### Work request
Transcribe exactly the line in which "left elbow: (730, 462)" occurs, plus every line that comes after it up to the end of the entries.

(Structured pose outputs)
##########

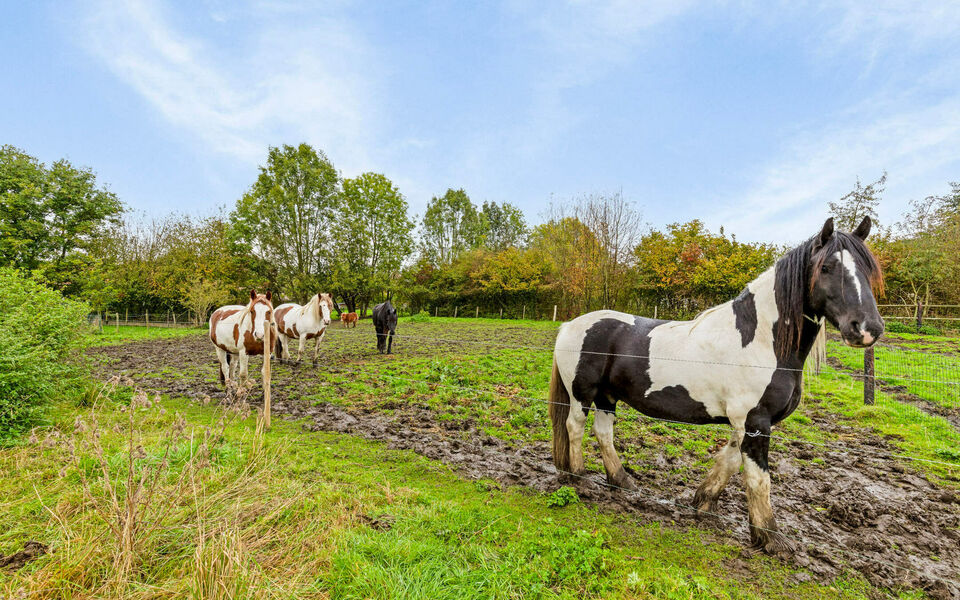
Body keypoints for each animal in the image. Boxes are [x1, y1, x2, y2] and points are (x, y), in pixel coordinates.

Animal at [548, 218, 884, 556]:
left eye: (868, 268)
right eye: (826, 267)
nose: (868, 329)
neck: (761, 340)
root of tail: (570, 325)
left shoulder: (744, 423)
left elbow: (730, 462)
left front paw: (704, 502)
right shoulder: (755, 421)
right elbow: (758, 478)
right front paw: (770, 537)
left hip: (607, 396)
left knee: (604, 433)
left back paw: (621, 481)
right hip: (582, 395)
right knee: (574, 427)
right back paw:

##########

### Completed exercise
left elbow: (730, 462)
left front paw: (704, 502)
right shoulder: (755, 421)
right elbow: (758, 478)
right front paw: (770, 537)
left hip: (607, 396)
left knee: (604, 433)
left back paw: (621, 481)
right hip: (582, 395)
right knee: (574, 427)
right back paw:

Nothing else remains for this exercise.